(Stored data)
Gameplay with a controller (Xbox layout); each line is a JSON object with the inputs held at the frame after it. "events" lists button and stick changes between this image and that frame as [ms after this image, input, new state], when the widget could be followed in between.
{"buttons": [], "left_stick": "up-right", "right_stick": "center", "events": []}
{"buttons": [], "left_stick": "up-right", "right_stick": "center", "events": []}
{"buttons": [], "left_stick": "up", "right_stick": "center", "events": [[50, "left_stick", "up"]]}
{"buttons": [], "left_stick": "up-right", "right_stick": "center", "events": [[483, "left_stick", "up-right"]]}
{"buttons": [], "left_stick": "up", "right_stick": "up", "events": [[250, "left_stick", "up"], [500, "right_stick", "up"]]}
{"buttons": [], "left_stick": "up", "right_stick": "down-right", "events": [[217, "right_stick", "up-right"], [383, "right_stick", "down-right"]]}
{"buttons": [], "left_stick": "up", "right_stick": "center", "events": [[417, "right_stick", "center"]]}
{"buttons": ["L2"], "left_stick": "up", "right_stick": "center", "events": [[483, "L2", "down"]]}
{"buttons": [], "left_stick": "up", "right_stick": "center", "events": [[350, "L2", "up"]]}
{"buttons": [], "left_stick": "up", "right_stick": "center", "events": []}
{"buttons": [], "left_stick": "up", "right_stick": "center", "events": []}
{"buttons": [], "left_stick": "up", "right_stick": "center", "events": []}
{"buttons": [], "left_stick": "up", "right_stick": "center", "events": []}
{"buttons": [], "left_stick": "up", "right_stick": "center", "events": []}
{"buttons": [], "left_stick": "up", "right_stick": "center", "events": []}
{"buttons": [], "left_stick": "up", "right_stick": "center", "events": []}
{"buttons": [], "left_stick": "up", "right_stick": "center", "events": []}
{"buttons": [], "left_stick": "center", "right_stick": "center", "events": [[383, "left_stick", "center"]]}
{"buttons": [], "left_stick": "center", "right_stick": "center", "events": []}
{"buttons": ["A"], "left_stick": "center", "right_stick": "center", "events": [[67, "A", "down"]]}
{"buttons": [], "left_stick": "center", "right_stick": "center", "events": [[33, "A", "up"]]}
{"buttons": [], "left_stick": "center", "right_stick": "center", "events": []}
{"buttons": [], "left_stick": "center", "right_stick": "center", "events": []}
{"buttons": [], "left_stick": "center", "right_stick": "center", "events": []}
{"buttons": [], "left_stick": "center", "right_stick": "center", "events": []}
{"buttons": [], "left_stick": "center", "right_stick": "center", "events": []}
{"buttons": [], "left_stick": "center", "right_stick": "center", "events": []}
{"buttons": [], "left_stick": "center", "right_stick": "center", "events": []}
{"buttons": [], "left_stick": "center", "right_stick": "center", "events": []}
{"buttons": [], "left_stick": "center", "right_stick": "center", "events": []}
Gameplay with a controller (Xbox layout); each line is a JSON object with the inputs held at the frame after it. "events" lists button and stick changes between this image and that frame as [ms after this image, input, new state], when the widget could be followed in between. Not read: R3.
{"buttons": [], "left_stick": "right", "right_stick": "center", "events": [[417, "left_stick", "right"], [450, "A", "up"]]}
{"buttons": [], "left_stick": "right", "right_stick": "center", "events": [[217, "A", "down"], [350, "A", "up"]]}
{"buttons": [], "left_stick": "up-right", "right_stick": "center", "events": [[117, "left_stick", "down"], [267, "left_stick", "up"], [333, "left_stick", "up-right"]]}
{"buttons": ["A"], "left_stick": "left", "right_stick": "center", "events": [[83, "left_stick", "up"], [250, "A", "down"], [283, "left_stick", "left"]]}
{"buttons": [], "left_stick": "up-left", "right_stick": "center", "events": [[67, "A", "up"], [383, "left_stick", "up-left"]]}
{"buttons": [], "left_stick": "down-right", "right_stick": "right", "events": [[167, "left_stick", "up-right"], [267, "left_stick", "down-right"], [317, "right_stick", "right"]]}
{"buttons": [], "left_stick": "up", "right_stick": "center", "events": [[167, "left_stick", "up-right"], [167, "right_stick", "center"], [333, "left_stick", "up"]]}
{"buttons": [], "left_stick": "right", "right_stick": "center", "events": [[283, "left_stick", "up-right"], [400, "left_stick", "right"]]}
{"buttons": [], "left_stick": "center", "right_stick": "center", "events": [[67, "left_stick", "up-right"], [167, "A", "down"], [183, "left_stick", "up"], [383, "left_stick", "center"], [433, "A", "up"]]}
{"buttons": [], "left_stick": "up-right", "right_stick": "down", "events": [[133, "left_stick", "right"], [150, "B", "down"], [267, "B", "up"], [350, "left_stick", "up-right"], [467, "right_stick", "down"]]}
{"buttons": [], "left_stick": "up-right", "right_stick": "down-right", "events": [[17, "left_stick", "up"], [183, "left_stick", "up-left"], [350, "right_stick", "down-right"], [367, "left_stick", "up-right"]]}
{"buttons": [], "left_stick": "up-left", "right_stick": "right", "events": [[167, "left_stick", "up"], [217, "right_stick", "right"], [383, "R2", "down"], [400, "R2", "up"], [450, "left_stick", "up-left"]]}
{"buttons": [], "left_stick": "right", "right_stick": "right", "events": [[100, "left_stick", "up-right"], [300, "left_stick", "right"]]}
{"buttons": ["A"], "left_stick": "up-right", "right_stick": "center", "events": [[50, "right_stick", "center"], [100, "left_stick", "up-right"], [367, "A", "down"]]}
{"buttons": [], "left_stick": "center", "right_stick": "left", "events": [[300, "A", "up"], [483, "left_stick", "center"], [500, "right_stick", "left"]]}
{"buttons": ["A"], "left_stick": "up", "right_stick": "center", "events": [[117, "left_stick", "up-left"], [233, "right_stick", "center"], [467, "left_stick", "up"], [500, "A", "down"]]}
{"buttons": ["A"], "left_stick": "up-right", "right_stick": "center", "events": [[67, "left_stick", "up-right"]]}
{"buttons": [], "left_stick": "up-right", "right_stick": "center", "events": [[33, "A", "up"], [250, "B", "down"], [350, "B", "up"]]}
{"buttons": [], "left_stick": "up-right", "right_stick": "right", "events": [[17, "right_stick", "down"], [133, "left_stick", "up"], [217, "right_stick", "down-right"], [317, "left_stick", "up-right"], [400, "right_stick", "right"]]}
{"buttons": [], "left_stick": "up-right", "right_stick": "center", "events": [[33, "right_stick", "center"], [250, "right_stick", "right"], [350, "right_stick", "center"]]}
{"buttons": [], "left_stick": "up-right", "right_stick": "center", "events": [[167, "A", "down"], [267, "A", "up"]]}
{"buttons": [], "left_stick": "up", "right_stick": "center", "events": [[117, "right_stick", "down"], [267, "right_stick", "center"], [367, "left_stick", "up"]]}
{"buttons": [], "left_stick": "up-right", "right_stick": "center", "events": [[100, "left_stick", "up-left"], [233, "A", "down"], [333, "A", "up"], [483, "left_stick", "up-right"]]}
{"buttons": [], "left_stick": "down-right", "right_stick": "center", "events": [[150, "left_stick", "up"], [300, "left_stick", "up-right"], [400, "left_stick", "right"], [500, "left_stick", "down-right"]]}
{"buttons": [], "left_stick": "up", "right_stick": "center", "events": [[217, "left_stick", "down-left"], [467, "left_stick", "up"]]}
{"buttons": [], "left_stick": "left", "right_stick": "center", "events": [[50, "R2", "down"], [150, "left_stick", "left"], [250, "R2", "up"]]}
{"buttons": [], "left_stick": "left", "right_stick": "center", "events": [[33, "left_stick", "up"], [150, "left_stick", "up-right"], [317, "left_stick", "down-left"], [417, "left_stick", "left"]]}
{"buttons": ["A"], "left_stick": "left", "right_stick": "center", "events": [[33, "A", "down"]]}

### [Task prompt]
State how many lines above contain the string "could", with no other words.

### [Reply]
2